PASSAGE TO READ:
%%

Current interruption in SF6-free switchgear

Introduction

All transmission and distribution (T&D) switchgear needs dedicated media for insulation and arc extinction. While at the distribution end of the voltage range solid materials and air fulfil the electric insulation function frequently, and switching is mostly performed with vacuum circuit breakers, sulphur hexafluoride (SF6) is dominating the transmission voltage ratings since the 1970s. SF6 gas has properties that combine insulation and switching capability up to the highest levels. During the past decades, however, it is recognised that SF6 is a major greenhouse gas, having a CO2 global warming potential (GWP) equivalent of 23 500 ^[1], which leads to growing environmental concern, materialised in a multitude of regulations regarding its use.

In the electrical power industry, SF6 is primarily used for the electrical insulation in T&D equipment, with the largest quantities used in high-voltage gas-insulated switchgear (GIS).
Alternatives to SF6 in switchgear must serve one of two functions:

1. External electric insulation of vacuum interrupters. This approach is a long standing one applied in distribution and is penetrating (sub)transmission switchgear up to 170 kV at present. The insulation medium is mostly natural-origin gas with pressure depending on the voltage level.
2. Switching and electric insulation with a pressurised gaseous medium. This is mostly a mixture of CO2 as a carrier gas, with an addition of O2 and (but not always) a synthetic fluorinated compound with a GWP much lower than SF6. In this case, the gas mixture has an active role in current interruption. At the time of writing this document, this principle can be found in products in a voltage range of 10 –170 kV and is applied in all switchgear: circuit breakers, load break-, (high-speed) earthing- and disconnecting switches.

%%

CHECK YOUR UNDERSTANDING:
1. In the switchgear text, what global warming potential equivalent is given for SF6?
2. Say whether each statement agrees with the switchgear text, and back each yes or no with the deciding words quoted from it.
(a) SF6 has dominated the transmission voltage ratings since the 1970s.
(b) The pressurised gas mixture used for switching always includes a synthetic fluorinated compound.
(c) The largest quantities of SF6 are used in distribution switchgear.

SOURCE INFORMATION:
%%

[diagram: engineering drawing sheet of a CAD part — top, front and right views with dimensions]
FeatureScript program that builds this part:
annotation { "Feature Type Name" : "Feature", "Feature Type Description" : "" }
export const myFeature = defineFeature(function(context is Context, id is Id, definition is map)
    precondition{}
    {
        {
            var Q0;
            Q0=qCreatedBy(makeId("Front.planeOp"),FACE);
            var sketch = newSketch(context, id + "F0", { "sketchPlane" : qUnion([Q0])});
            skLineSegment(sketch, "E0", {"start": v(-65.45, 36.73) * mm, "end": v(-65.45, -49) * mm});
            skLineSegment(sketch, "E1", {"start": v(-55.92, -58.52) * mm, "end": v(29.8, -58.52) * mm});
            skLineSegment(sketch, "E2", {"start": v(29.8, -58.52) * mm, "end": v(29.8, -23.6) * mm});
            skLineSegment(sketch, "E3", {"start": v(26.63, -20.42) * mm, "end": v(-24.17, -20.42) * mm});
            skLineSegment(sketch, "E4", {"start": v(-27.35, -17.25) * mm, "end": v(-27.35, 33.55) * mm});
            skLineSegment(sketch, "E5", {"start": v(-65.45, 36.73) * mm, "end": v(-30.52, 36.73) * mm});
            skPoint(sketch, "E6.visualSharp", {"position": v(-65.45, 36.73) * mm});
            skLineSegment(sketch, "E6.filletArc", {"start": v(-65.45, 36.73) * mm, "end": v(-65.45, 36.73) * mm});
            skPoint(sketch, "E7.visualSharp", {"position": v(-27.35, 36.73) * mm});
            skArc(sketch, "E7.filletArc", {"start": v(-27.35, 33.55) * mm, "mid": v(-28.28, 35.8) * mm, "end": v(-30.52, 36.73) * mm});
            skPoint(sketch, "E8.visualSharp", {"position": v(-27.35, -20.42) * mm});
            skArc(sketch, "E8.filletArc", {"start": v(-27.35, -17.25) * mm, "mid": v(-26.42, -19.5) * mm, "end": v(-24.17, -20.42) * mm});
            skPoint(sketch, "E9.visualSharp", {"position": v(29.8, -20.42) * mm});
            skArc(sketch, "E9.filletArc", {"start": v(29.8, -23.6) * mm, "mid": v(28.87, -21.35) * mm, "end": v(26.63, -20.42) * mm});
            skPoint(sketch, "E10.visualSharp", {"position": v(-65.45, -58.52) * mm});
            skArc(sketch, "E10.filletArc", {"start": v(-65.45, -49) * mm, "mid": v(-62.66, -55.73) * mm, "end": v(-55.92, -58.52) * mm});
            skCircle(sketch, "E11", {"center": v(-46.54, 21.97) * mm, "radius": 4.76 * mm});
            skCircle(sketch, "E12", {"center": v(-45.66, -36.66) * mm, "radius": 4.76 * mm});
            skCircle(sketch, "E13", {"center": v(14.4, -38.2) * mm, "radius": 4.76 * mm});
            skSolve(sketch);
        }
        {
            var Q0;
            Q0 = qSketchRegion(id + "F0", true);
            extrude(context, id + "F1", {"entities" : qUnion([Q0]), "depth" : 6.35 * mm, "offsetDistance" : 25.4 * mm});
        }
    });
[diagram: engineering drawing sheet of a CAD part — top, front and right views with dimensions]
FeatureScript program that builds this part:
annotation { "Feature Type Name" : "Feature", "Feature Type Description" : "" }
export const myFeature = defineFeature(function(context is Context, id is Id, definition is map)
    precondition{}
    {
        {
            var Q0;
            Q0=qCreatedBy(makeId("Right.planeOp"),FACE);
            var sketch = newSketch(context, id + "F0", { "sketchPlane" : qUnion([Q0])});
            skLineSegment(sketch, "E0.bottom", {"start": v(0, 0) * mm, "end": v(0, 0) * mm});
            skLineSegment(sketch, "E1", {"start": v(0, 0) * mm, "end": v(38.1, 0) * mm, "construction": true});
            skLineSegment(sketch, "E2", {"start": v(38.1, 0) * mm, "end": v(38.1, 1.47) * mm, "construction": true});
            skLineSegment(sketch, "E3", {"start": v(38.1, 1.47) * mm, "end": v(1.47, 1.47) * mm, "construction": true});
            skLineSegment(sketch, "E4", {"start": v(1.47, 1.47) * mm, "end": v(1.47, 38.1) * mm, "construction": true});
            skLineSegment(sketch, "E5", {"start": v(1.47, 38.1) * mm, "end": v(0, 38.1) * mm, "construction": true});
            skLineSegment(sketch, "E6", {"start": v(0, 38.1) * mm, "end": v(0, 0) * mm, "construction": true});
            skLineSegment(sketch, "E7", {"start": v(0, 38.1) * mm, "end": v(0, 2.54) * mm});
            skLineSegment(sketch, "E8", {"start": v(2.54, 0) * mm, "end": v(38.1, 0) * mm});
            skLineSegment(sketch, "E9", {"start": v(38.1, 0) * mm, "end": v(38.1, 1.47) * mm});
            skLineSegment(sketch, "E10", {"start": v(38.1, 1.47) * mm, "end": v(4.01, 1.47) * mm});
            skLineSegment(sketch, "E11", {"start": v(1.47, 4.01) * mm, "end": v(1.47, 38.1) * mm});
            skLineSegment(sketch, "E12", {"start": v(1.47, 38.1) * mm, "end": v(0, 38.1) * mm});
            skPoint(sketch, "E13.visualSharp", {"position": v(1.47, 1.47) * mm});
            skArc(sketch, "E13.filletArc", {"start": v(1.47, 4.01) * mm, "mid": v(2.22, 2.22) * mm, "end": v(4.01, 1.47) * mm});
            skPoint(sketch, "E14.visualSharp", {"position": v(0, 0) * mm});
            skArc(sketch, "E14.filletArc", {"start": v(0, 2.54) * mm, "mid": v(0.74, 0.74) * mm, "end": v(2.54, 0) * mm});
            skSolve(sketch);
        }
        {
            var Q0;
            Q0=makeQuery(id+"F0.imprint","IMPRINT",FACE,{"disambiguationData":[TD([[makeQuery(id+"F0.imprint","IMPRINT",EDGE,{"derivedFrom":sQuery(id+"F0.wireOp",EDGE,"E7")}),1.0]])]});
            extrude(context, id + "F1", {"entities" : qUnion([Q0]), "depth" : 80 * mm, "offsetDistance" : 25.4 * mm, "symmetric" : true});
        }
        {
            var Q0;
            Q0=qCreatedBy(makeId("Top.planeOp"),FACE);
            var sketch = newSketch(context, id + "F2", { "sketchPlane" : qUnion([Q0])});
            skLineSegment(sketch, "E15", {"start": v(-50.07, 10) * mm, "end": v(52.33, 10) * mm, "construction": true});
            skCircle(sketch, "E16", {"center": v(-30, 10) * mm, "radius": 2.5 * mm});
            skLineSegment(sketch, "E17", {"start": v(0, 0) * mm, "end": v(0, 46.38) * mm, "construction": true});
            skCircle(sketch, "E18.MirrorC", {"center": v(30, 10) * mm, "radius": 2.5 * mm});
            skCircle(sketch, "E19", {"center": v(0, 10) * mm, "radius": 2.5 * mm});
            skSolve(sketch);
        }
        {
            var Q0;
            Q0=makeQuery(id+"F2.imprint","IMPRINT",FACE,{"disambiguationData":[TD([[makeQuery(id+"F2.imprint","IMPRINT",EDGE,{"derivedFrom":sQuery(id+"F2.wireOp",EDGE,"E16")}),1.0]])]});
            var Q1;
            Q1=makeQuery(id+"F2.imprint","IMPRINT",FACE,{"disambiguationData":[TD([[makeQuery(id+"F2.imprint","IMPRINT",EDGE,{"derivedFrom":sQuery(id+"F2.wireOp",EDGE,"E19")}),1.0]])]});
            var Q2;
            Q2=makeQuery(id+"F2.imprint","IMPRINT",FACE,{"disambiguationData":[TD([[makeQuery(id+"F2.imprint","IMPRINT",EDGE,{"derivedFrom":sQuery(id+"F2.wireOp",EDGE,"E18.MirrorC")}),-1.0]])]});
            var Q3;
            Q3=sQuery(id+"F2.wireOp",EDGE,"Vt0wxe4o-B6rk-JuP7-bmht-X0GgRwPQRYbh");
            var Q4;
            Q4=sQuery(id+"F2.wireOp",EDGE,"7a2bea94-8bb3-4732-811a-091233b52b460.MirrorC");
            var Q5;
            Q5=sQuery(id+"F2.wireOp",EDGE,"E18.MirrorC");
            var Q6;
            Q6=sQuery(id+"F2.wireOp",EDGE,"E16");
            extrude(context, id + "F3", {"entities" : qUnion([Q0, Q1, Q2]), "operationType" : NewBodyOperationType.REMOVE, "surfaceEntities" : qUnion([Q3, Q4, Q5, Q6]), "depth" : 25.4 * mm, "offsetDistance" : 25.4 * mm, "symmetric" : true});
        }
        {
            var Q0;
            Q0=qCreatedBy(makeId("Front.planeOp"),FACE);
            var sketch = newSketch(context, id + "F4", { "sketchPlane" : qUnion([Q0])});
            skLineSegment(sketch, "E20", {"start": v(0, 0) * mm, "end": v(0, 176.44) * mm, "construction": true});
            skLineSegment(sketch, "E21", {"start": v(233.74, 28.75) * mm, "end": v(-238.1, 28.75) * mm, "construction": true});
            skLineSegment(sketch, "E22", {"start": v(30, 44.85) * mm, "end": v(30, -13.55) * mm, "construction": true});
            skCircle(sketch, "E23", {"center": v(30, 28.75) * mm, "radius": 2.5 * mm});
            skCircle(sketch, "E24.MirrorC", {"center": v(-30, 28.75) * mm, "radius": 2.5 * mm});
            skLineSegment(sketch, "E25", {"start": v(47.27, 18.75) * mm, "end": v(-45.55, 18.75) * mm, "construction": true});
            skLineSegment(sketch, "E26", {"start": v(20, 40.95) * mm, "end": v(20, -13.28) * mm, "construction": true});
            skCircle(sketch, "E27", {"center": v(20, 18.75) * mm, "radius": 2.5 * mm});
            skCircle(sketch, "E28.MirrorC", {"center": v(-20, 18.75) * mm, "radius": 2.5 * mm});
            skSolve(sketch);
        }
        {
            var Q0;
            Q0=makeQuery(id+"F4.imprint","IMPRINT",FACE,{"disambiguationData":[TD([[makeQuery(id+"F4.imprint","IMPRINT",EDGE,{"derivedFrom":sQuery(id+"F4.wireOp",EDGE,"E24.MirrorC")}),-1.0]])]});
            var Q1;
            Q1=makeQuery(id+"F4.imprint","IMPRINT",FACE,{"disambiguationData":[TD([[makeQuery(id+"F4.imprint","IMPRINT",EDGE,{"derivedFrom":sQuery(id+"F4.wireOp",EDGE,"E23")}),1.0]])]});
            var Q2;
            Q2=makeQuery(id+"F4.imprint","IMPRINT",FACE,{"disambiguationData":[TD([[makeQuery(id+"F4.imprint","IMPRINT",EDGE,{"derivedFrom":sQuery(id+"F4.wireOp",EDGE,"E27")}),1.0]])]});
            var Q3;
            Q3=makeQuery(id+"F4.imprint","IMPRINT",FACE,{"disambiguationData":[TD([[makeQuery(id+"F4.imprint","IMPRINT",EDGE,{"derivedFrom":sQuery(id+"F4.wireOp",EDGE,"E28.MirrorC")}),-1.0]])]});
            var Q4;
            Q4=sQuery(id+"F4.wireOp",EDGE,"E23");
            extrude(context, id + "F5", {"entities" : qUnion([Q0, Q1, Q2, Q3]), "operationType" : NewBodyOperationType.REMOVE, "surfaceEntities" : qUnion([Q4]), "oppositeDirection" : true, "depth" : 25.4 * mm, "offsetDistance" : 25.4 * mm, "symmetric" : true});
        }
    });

%%

YOUR WRITTEN ANSWERS:
1. A CO2 global warming potential equivalent of 23 500.

2.
(a) Yes: "sulphur hexafluoride (SF6) is dominating the transmission voltage ratings since the 1970s"
(b) No: "(but not always) a synthetic fluorinated compound"
(c) No: "with the largest quantities used in high-voltage gas-insulated switchgear (GIS)"